From the records below, work out how many lines contain "калькулятор". Reply with that number alone.

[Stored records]
○ ○ ○ ○ ○

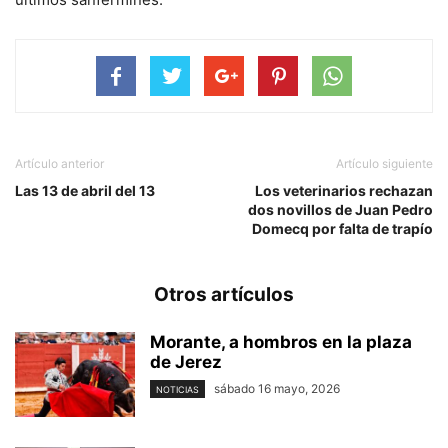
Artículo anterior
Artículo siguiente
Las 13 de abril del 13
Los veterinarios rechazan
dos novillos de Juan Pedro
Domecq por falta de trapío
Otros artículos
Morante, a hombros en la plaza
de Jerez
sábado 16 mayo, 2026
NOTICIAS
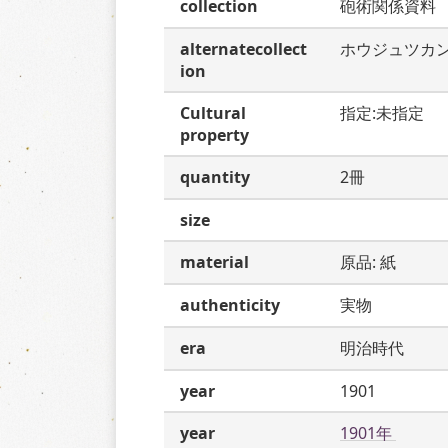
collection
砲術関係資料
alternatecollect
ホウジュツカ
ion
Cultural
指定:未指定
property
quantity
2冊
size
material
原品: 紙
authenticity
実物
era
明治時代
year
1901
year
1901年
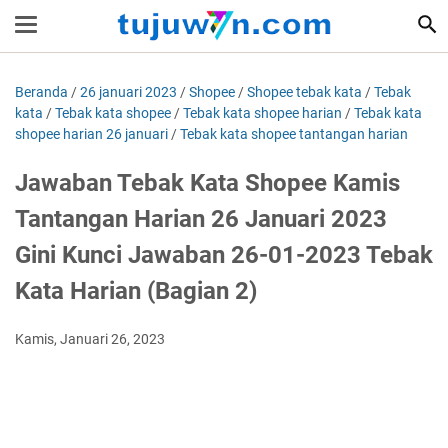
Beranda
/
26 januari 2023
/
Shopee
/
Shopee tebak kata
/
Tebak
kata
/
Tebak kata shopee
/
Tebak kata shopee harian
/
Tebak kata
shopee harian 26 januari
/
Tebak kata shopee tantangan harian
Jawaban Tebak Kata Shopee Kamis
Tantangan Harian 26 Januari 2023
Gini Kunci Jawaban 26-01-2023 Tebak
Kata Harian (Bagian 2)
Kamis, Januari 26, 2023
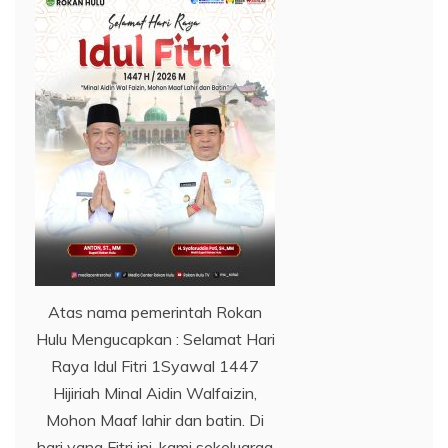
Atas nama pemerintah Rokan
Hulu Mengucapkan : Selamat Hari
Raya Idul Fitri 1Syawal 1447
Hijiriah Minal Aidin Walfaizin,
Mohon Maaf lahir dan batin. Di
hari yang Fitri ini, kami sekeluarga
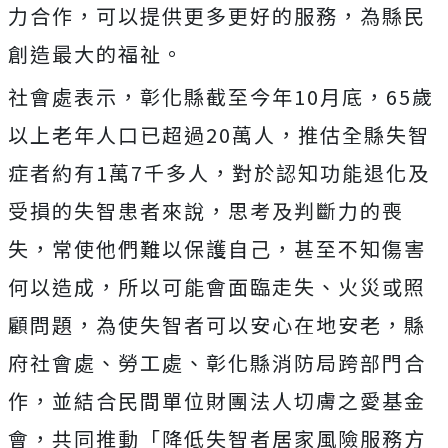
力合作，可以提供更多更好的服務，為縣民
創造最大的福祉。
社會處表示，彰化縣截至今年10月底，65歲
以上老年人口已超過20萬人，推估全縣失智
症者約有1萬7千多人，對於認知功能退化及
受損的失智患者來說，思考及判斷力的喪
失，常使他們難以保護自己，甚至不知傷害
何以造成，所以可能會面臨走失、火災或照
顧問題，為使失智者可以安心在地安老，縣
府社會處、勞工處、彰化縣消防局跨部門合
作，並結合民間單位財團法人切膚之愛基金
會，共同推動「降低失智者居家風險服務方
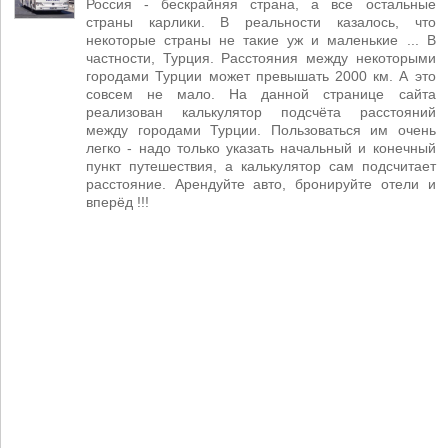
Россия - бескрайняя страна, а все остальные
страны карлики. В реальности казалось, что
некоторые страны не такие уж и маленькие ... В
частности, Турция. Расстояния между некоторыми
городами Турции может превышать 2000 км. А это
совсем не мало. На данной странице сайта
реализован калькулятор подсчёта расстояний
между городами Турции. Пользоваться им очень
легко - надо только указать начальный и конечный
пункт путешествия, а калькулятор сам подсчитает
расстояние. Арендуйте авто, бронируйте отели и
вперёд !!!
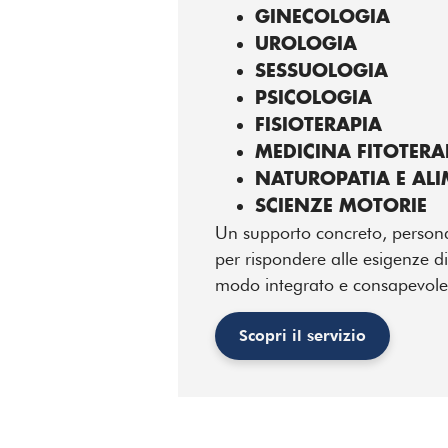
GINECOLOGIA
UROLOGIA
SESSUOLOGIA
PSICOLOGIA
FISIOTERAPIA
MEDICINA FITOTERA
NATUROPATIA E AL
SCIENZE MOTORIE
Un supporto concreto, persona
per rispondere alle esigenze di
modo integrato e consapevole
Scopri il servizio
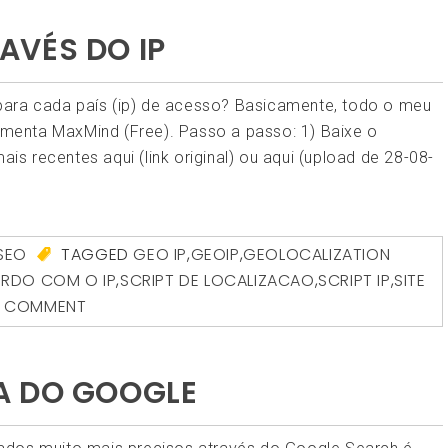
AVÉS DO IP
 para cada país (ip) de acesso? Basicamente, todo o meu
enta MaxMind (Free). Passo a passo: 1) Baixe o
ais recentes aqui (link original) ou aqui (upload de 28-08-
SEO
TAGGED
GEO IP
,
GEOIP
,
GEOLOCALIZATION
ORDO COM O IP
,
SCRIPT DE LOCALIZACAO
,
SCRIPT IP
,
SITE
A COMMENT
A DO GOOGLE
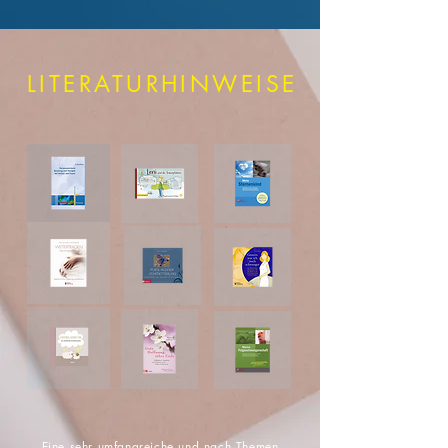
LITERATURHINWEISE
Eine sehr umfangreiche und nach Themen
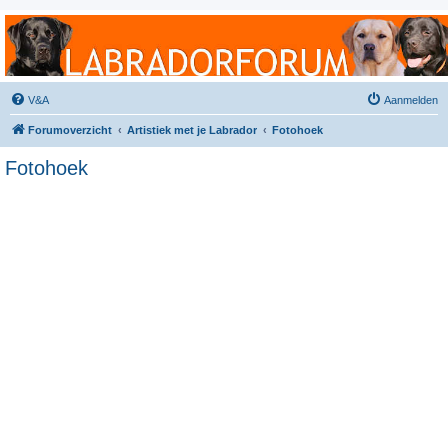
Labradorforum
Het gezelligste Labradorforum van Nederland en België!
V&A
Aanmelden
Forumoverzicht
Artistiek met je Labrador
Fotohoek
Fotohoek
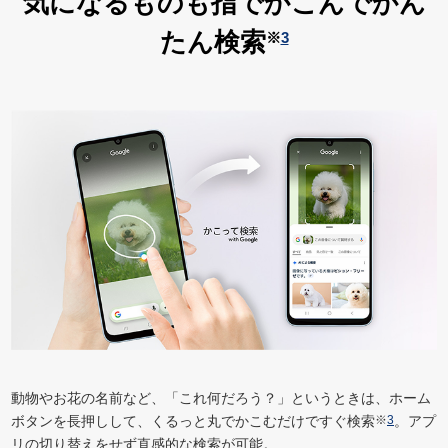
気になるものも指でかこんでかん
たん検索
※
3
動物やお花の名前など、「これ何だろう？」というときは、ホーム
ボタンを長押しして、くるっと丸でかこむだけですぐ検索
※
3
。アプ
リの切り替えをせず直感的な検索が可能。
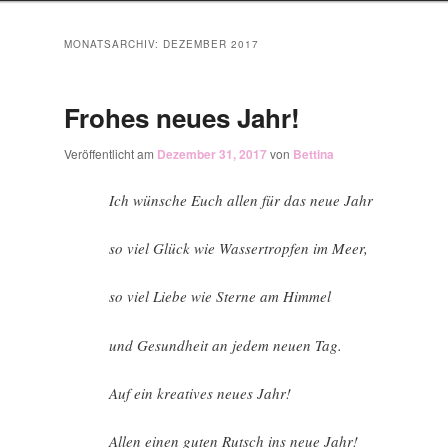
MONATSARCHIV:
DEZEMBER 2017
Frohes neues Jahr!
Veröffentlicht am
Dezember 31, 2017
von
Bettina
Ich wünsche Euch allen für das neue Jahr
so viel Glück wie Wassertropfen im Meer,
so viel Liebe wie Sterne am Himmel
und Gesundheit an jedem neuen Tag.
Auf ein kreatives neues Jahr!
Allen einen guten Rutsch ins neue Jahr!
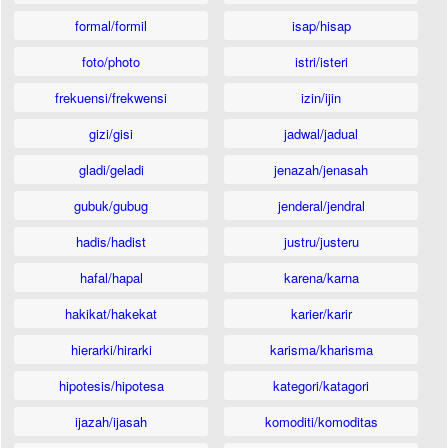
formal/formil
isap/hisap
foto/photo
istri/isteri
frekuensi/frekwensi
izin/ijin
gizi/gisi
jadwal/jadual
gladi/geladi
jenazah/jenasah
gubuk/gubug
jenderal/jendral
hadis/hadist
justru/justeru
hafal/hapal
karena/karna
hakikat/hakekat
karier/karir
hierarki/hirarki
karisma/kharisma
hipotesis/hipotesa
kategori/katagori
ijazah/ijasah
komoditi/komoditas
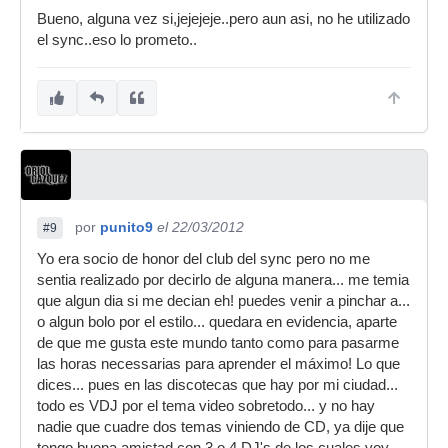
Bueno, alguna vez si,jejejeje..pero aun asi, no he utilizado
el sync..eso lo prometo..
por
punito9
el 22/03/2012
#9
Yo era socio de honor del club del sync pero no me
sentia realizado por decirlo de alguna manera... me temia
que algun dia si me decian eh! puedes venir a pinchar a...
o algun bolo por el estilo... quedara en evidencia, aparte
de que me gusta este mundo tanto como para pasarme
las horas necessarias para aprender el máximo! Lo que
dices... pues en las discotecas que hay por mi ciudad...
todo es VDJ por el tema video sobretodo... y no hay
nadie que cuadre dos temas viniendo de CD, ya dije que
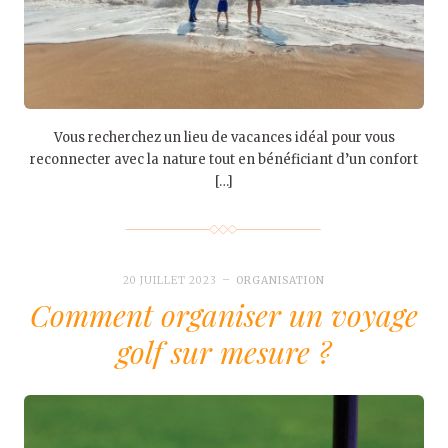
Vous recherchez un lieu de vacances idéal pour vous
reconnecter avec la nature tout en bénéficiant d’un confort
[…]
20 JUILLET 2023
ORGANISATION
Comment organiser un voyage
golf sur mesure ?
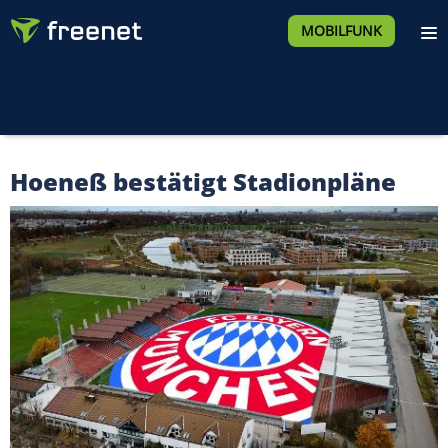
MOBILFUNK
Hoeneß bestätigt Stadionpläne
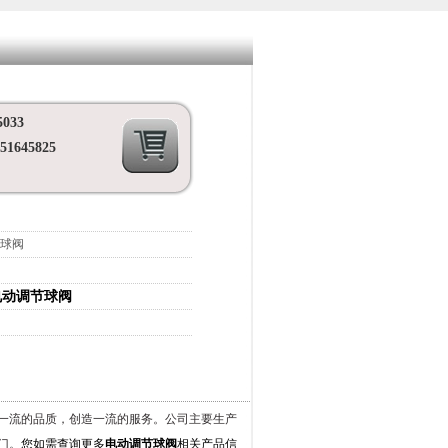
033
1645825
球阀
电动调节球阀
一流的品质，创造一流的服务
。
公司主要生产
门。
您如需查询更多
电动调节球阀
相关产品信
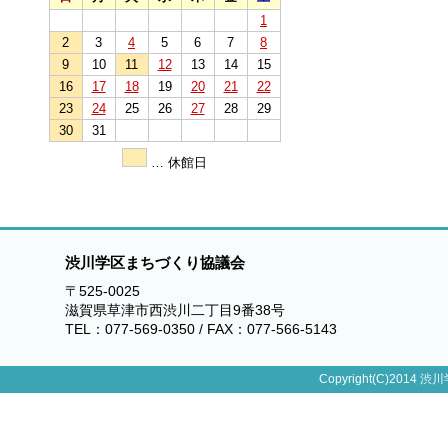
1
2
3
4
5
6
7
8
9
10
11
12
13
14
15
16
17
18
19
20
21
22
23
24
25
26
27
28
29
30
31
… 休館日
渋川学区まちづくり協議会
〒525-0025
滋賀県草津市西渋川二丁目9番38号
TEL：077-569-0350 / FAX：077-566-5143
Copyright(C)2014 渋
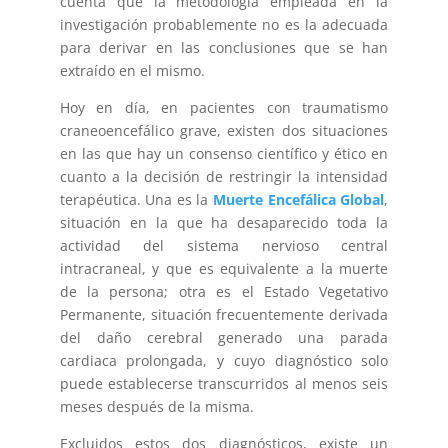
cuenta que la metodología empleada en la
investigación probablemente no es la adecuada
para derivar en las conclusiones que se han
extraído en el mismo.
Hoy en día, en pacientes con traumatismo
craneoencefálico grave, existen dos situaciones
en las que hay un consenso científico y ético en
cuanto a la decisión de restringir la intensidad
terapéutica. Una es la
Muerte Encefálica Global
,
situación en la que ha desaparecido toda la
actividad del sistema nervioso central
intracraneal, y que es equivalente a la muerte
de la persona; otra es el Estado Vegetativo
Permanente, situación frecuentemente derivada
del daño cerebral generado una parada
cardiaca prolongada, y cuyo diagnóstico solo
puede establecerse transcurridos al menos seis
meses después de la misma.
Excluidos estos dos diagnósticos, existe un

○ ○ ○ ○ ○

## Answer for the task
2